By virtue of these different circumstances, the American writers of science fiction discovered a
future very different from that discovered by British scientific romance. Most importantly, American science fiction retained its openness, its clear consciousness of a huge range of future alternatives. The vast vistas of space and time which had so excited and inspired the young H. G. Wells came, in later years, to overawe and frighten writers of British scientific romance—to make them aware of the smallness of man and the vanity of human ambition. Even in the future envisaged for humankind in Last and First Men, which extends over thousands of millions of years, men do not break out of the cage of interstellar space surrounding the solar system. In American science fiction, by contrast, that bubble was soon and effortlessly pricked, so that the entire galaxy quickly became a playground for pioneers and adventurers.

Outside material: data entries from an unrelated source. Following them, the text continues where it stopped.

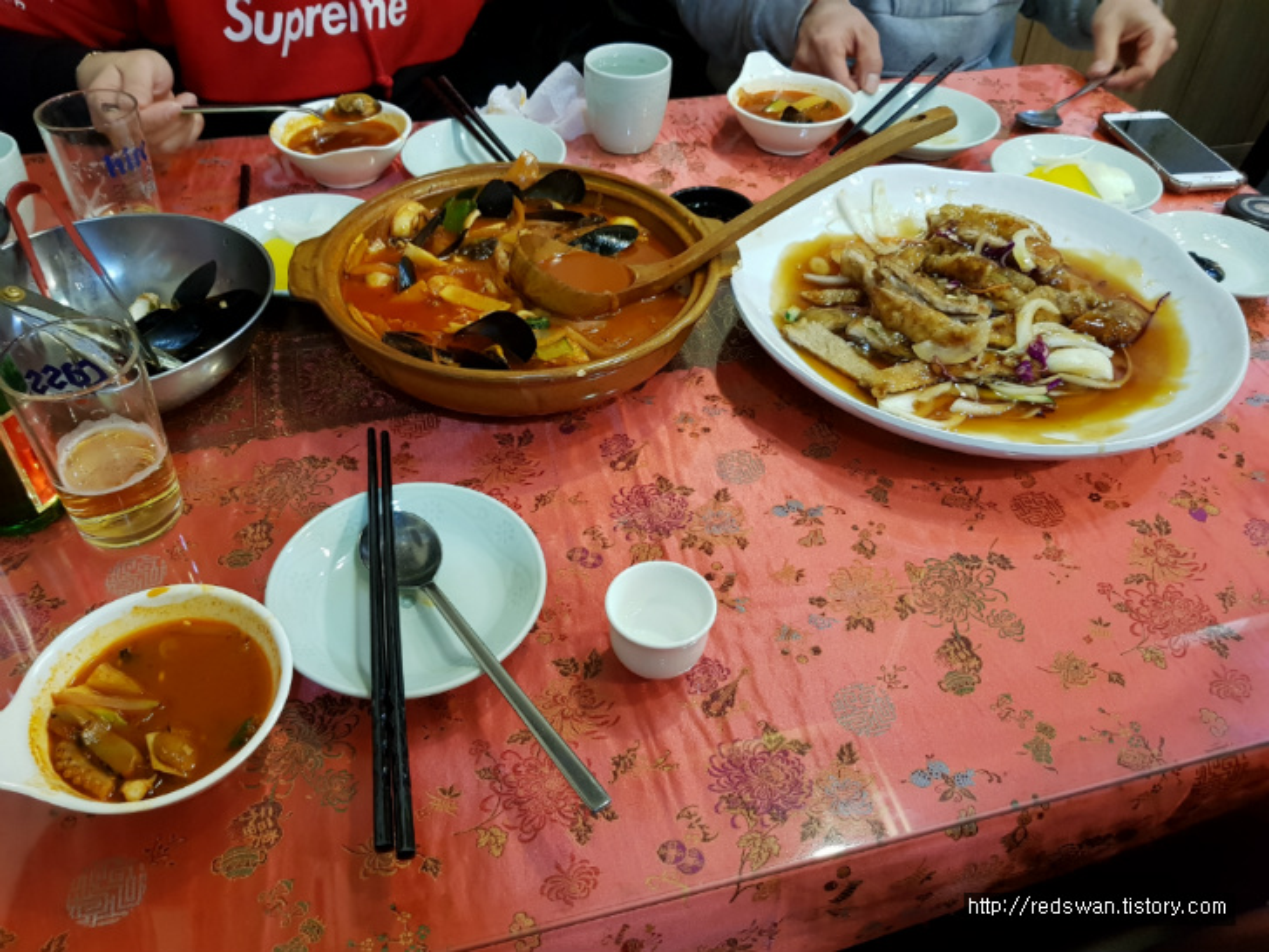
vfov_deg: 53.1
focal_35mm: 26
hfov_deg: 67.3
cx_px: 634
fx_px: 953
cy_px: 476
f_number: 1.7
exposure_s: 1/30
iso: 200
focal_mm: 4.2
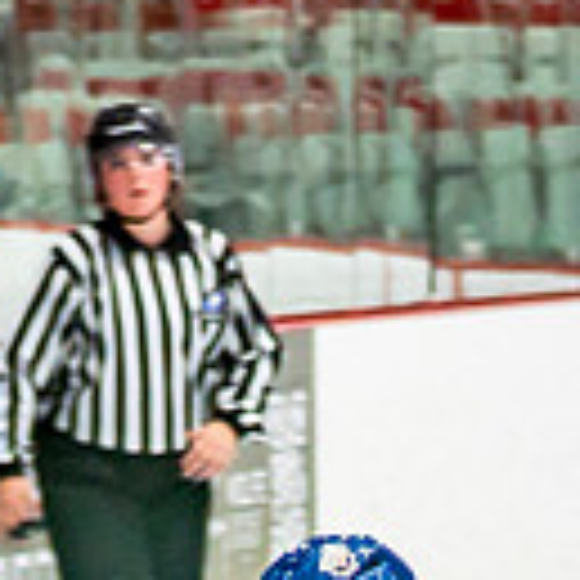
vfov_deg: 1.8
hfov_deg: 1.8
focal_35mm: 984
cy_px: 1104
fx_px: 18653
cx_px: 467
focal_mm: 102
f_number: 2.8
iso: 320
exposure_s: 1/640
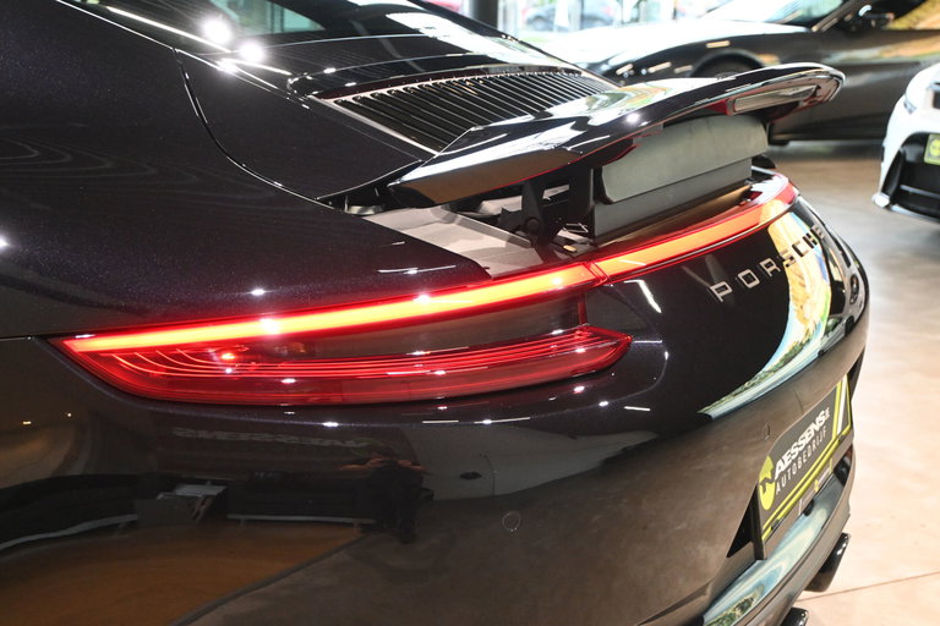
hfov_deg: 43.0
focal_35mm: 46
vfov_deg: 29.4
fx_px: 1194
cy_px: 313
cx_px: 470
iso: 2800
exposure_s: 1/125
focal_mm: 30.5
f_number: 4.8
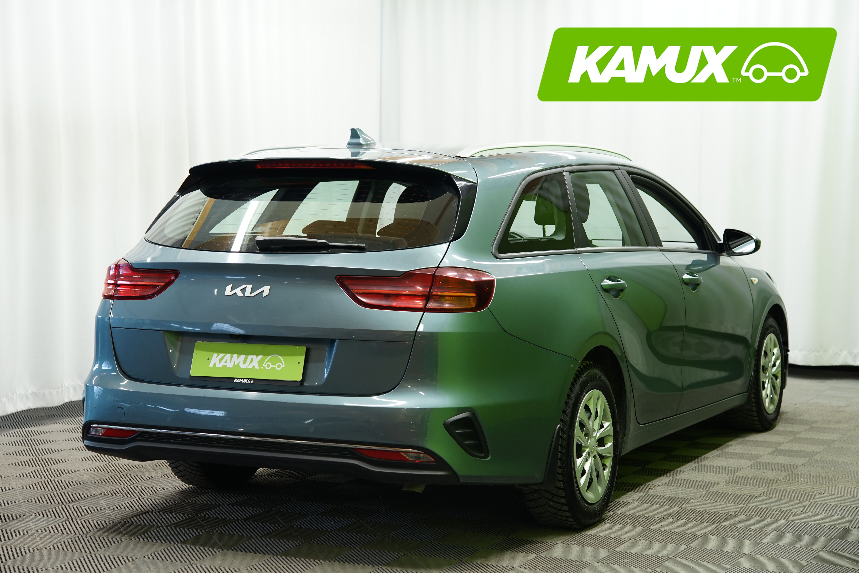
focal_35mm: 66
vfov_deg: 20.6
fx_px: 1575
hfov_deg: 30.5
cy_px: 286
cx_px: 430
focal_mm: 66
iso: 500
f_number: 5
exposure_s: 1/15
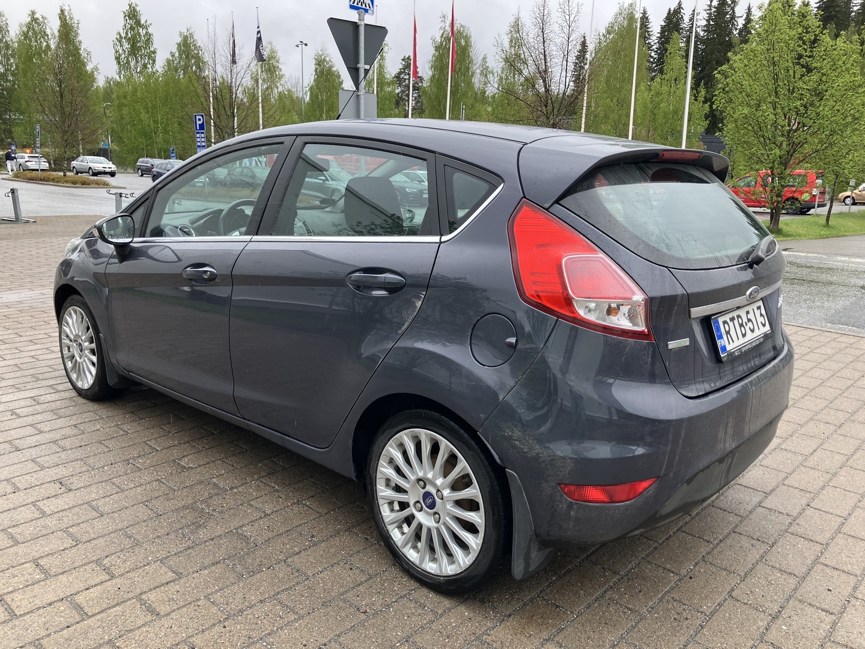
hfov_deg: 63.4
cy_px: 324
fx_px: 700
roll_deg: -1.8
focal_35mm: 28
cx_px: 432
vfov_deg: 49.7
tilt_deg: -11.9
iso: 32
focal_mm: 3.99
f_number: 1.8
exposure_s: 1/376
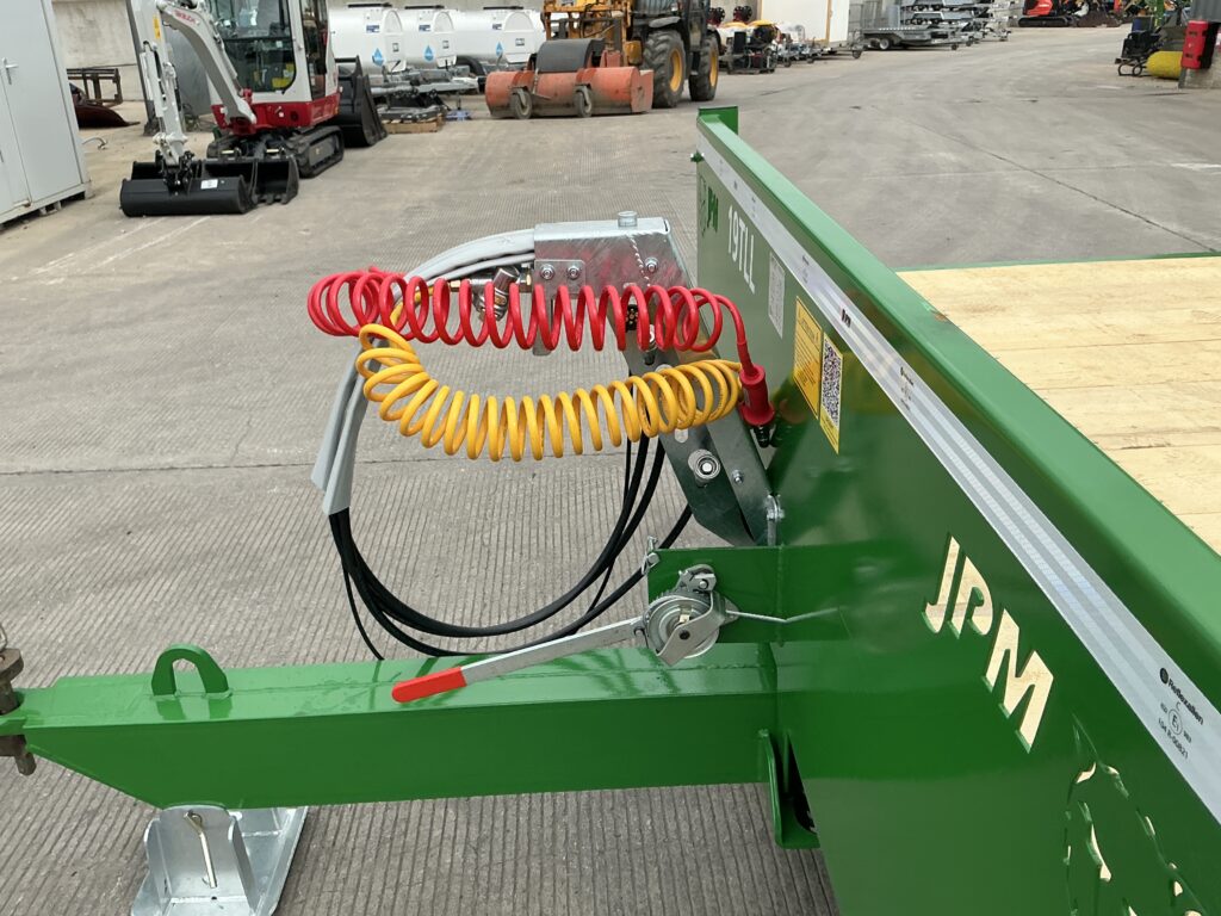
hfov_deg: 63.4
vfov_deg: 49.7
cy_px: 458
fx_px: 988
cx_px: 610
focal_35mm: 28
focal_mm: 3
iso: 25
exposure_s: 1/978
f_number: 1.8
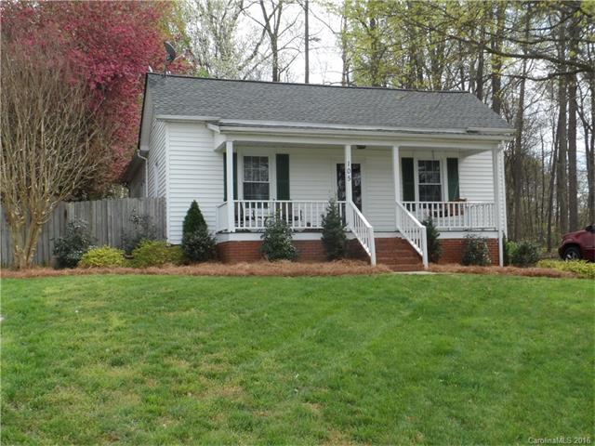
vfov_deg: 35.1
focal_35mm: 41
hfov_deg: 45.8
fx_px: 705
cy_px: 223
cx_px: 298
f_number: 7.4
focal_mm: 6.8
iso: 80
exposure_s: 1/90
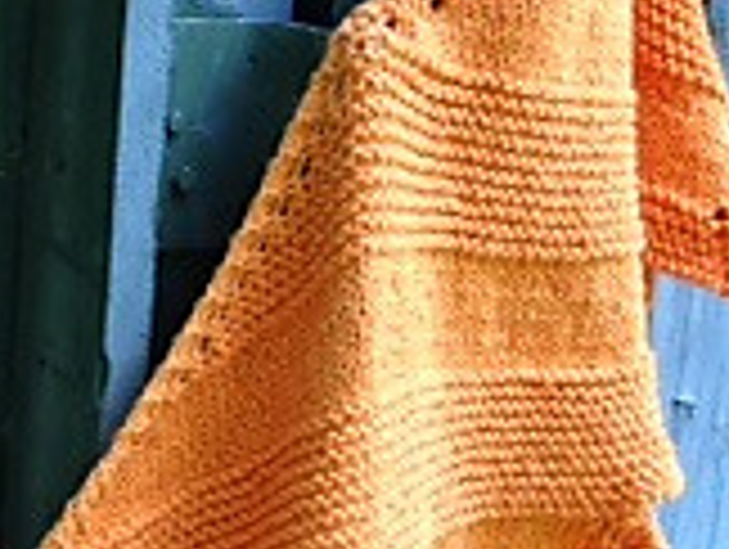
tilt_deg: -21.4
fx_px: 2742
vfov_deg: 11.1
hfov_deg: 14.6
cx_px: -184
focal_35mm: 130
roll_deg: -1.3
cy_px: 756
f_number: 2.4
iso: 64
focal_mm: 4.12
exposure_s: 1/120
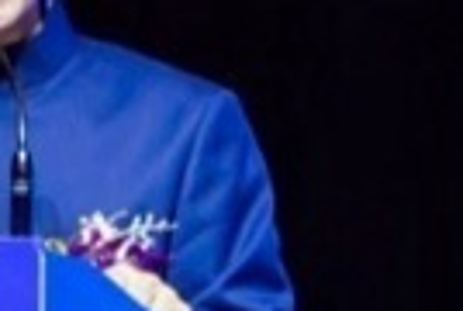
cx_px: -162
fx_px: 12954
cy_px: 532
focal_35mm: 1005
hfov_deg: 2.0
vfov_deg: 1.4
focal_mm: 135
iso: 640
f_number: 2.8
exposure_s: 1/160
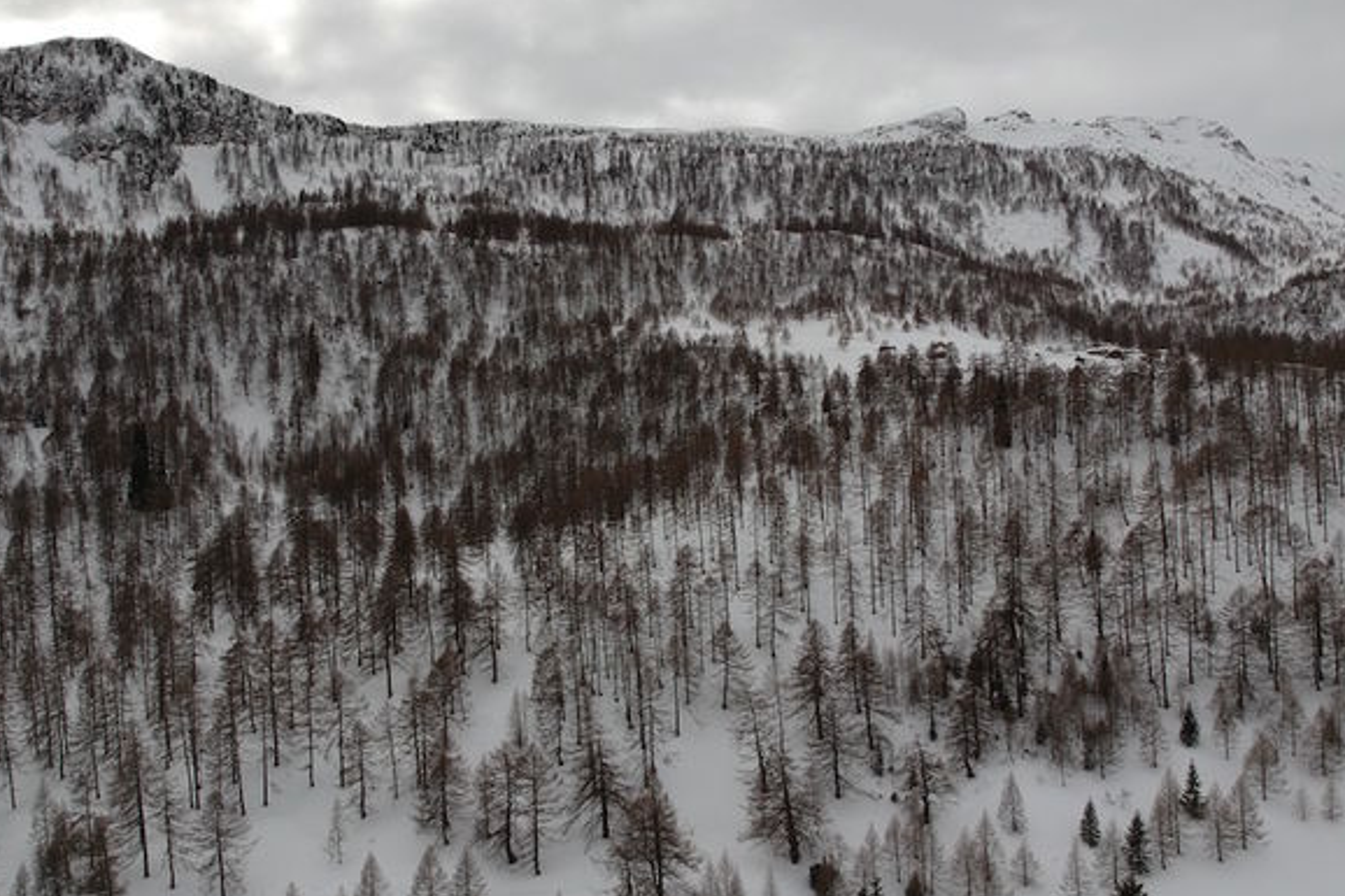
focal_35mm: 27
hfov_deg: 67.4
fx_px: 1008
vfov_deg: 47.9
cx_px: 668
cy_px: 472
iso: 100
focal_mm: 4.49
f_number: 2.6
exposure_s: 1/2500
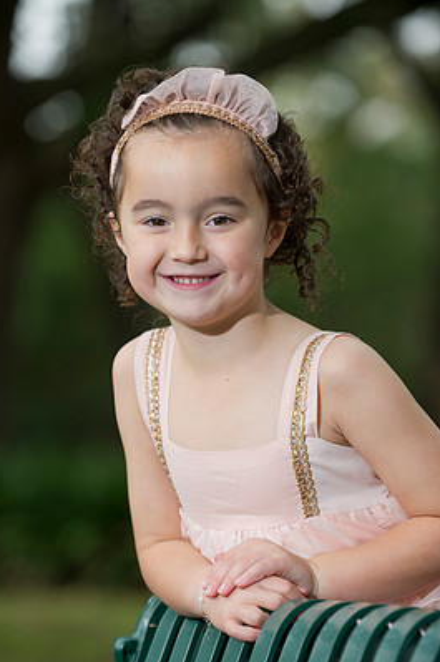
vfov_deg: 13.0
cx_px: 212
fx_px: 2904
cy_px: 360
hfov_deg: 8.7
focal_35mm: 158
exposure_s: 1/250
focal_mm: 140
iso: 400
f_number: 3.2
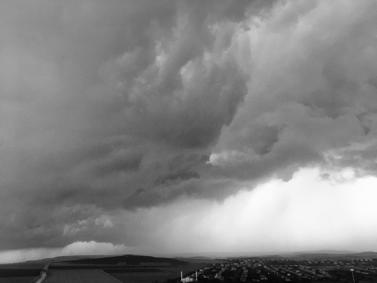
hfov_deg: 61.7
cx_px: 188
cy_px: 142
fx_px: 316
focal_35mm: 29
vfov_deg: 48.2
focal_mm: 4.15
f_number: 2.2
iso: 32
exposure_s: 1/33
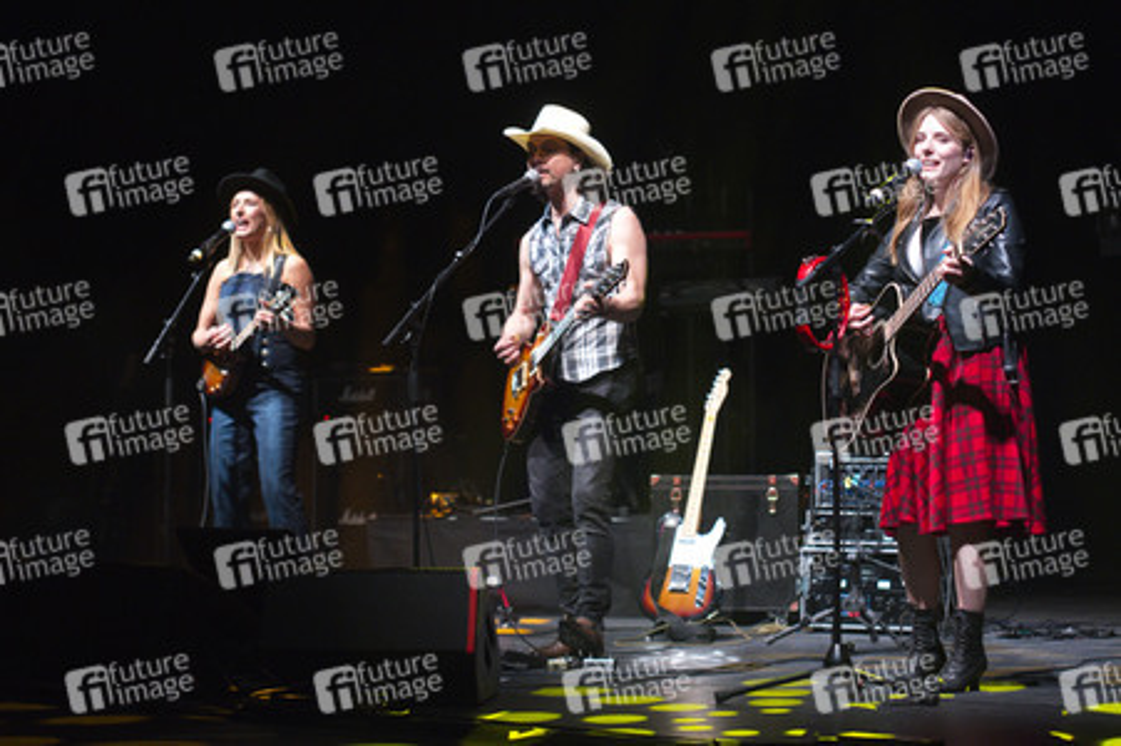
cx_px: 560
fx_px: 2178
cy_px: 373
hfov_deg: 28.9
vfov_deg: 19.4
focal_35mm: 70
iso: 3200
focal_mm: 70
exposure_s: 1/80
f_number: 2.8
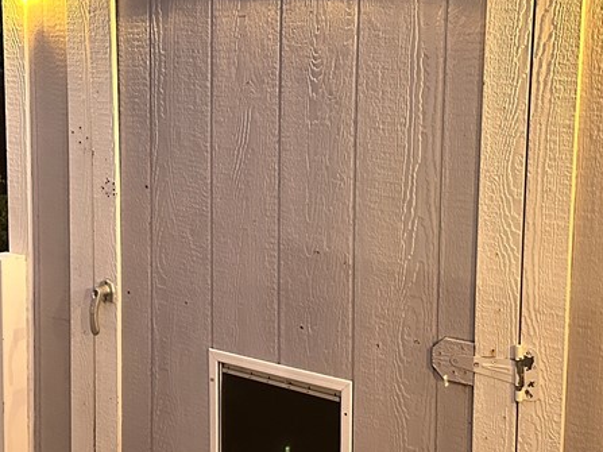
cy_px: 178
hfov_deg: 34.8
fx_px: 958
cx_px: 237
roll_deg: +0.6
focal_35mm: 55
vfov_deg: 26.5
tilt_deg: -8.5
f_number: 1.78
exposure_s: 1/40
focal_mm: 6.86
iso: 800
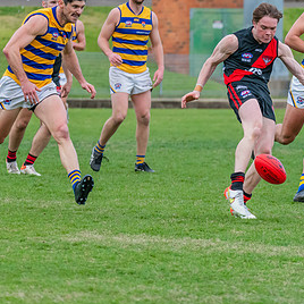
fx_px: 4968
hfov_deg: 3.5
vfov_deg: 3.5
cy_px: 149
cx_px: 320
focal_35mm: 500
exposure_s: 1/1600
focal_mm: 220
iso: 1400
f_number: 5.3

In American science fiction the world might be threatened by all manner of powerful new weapons, wielded by men or by vicious alien beings, but civilization never trembled on the brink of a bottomless abyss, because there was an indomitable faith in science fiction that human ingenuity could and must prevail. Science fiction writers produced their anxious stories, and even some stories of future worlds from which humans had disappeared, but their tales of terrible hazards and elegiac fantasies of the end of the human story had neither the cynicism nor the urgency of parallel images in British scientific romance. In science fiction, such stories were naive in a good as well as a bad sense of the word. They were usually ill-designed, clumsy, and sketchy in literary terms, but they were also wide-eyed, celebrating the wonder of discovery and extrapolation in a way that British scientific romance very rarely did. Science fiction in the twenties and thirties was mostly facile, but for all its precision, scrupulousness and literary sophistication, British scientific romance had lost something important when it lost its own facility.